- _Description of the task_: Retype exactly the stretch of lines that begins at the line containing "losure of your" and ends at the last line of the data, with no other lines.

Saved entries

━━━━━━━━━━

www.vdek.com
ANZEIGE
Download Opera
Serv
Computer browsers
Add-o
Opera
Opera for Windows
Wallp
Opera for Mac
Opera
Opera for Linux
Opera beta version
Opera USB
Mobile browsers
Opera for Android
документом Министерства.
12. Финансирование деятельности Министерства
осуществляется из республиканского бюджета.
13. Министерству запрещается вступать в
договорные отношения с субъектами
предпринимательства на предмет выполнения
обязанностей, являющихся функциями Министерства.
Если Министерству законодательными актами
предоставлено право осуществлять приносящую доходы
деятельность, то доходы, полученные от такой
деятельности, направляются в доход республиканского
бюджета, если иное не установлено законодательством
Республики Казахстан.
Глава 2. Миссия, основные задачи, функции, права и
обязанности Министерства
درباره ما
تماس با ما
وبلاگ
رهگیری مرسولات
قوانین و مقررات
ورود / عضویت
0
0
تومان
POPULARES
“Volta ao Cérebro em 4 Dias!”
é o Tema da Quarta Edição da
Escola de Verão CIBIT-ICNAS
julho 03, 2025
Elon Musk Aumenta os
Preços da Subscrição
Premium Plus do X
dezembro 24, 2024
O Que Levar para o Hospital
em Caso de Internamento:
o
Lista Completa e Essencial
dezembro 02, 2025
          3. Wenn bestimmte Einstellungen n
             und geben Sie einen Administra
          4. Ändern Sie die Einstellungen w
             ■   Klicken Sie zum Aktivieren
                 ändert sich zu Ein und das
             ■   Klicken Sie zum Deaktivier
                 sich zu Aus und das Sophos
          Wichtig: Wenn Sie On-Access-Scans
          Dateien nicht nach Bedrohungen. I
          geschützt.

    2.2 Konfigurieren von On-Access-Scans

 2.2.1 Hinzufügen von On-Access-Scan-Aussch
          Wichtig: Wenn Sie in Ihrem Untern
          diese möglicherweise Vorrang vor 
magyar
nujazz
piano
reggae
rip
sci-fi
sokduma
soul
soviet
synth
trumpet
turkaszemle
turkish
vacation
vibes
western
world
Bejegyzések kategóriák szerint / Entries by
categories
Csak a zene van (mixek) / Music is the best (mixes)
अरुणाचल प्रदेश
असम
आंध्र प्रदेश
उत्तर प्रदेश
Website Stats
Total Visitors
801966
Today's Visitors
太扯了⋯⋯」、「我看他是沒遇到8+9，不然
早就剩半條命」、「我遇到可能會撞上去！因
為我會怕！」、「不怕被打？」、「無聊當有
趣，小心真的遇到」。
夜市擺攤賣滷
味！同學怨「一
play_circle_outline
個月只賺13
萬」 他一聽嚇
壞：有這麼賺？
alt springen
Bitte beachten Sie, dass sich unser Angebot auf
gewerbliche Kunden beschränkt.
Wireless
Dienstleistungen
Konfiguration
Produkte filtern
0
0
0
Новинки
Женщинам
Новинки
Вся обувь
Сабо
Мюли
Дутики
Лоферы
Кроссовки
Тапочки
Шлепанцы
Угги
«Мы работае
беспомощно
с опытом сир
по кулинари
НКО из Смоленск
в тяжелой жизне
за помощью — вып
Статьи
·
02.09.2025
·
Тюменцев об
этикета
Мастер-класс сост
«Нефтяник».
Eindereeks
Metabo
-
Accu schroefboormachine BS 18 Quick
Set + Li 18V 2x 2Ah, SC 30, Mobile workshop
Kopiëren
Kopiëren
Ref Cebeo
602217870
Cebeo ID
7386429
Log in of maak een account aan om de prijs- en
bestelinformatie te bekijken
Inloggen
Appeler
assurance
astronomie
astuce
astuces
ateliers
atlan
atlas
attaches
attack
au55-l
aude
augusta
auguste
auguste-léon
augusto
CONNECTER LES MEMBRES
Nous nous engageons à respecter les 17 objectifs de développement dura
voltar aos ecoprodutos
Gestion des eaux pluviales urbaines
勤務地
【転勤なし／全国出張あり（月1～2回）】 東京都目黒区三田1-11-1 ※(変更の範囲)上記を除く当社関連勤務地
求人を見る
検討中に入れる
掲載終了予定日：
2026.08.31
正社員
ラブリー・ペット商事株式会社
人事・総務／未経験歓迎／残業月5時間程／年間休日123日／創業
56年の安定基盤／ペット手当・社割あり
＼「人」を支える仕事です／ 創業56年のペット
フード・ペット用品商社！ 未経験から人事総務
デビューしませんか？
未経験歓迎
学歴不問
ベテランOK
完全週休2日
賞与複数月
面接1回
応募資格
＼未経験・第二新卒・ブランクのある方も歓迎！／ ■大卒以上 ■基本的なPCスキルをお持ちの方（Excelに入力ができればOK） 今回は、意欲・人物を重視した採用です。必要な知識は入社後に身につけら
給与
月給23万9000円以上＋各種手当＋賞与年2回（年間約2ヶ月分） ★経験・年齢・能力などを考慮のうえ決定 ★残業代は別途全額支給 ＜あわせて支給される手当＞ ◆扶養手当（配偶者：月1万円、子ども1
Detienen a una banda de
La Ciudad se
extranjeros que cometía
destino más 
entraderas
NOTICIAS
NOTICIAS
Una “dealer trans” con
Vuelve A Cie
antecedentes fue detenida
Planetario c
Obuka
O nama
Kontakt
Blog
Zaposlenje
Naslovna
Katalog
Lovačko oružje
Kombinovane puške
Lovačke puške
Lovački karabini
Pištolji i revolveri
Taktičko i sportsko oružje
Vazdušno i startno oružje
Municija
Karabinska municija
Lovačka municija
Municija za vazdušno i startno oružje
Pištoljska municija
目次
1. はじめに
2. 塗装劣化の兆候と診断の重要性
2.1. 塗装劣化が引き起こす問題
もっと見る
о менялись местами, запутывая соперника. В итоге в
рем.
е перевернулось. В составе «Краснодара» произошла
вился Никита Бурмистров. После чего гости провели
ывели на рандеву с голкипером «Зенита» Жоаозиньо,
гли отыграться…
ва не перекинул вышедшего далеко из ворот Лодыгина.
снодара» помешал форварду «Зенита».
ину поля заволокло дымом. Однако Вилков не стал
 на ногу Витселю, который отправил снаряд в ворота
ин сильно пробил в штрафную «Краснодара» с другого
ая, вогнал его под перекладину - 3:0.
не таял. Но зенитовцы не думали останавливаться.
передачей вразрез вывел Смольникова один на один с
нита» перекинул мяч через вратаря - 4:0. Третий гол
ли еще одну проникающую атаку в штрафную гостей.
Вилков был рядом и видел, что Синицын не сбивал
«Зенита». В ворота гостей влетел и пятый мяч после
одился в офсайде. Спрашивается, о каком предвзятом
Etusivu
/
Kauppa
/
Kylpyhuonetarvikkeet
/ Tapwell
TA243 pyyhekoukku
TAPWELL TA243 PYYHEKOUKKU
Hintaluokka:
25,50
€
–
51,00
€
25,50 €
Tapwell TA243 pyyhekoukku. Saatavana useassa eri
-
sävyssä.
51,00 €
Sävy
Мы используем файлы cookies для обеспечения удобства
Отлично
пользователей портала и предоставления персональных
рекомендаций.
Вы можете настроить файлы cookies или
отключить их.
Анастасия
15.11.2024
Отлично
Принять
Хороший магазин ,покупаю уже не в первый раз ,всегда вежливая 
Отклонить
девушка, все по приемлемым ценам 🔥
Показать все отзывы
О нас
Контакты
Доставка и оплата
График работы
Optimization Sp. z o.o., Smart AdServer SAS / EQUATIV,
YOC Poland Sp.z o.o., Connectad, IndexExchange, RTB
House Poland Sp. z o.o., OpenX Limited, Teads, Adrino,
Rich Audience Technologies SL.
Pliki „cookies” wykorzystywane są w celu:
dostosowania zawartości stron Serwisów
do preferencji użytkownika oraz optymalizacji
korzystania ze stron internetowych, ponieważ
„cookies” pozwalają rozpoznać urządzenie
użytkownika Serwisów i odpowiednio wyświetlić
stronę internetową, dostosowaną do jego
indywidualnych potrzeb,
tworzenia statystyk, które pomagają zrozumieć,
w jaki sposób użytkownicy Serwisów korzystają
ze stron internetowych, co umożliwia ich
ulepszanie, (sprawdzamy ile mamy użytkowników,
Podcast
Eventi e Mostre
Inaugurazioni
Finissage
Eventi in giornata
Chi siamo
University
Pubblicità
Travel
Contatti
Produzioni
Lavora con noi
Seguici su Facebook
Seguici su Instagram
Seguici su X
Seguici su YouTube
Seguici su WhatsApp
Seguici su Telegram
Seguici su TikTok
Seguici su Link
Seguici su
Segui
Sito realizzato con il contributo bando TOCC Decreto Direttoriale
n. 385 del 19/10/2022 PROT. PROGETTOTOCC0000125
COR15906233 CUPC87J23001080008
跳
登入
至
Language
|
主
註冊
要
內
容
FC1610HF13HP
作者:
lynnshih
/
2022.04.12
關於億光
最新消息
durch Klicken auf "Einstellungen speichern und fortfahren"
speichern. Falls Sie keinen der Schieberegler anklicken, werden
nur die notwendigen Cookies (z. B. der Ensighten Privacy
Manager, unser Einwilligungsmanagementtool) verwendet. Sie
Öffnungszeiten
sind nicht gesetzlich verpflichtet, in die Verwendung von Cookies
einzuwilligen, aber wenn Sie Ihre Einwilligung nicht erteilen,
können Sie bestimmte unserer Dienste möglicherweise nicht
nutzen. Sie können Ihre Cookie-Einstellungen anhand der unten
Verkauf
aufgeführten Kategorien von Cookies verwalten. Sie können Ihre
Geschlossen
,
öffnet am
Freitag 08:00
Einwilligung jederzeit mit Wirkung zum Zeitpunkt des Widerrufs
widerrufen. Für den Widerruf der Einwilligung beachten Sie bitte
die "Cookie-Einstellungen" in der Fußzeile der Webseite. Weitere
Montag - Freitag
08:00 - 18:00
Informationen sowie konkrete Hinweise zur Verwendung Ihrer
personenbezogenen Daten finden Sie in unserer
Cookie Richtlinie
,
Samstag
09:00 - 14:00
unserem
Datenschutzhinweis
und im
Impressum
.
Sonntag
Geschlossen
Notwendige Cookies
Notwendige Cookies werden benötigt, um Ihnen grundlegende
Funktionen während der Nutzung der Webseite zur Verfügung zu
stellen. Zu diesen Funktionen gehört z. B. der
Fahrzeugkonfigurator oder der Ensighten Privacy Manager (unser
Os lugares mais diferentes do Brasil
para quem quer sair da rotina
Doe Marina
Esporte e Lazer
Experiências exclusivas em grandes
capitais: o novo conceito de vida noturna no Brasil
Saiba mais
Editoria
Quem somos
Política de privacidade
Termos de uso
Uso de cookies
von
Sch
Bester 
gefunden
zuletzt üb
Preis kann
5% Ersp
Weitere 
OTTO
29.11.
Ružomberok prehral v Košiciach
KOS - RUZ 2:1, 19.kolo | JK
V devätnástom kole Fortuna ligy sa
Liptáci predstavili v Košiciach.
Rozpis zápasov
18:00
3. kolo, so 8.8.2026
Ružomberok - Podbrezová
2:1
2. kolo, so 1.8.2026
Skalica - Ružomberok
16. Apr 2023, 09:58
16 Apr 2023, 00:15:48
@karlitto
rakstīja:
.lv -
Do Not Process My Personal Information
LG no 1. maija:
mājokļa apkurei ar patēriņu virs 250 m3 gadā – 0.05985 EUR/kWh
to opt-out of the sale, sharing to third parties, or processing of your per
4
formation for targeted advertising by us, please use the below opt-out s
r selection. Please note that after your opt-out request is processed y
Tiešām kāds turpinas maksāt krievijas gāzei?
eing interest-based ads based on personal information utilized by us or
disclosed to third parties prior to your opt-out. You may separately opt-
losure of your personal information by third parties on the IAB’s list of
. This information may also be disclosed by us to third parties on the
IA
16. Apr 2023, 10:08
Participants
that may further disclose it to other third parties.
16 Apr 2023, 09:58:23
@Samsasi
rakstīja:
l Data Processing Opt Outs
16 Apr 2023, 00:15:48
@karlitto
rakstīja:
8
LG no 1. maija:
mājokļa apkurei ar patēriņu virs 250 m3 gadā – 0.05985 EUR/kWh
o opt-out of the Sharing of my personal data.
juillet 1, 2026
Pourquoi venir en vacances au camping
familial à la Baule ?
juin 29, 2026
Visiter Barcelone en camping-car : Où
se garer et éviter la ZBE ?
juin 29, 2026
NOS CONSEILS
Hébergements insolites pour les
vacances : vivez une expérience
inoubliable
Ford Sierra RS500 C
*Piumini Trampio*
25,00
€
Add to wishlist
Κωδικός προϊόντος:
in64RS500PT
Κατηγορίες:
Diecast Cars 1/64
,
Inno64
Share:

━━━━━━━━━━

- _Exercise result_:
losure of your personal information by third parties on the IAB’s list of
. This information may also be disclosed by us to third parties on the
IA
16. Apr 2023, 10:08
Participants
that may further disclose it to other third parties.
16 Apr 2023, 09:58:23
@Samsasi
rakstīja:
l Data Processing Opt Outs
16 Apr 2023, 00:15:48
@karlitto
rakstīja:
8
LG no 1. maija:
mājokļa apkurei ar patēriņu virs 250 m3 gadā – 0.05985 EUR/kWh
o opt-out of the Sharing of my personal data.
juillet 1, 2026
Pourquoi venir en vacances au camping
familial à la Baule ?
juin 29, 2026
Visiter Barcelone en camping-car : Où
se garer et éviter la ZBE ?
juin 29, 2026
NOS CONSEILS
Hébergements insolites pour les
vacances : vivez une expérience
inoubliable
Ford Sierra RS500 C
*Piumini Trampio*
25,00
€
Add to wishlist
Κωδικός προϊόντος:
in64RS500PT
Κατηγορίες:
Diecast Cars 1/64
,
Inno64
Share:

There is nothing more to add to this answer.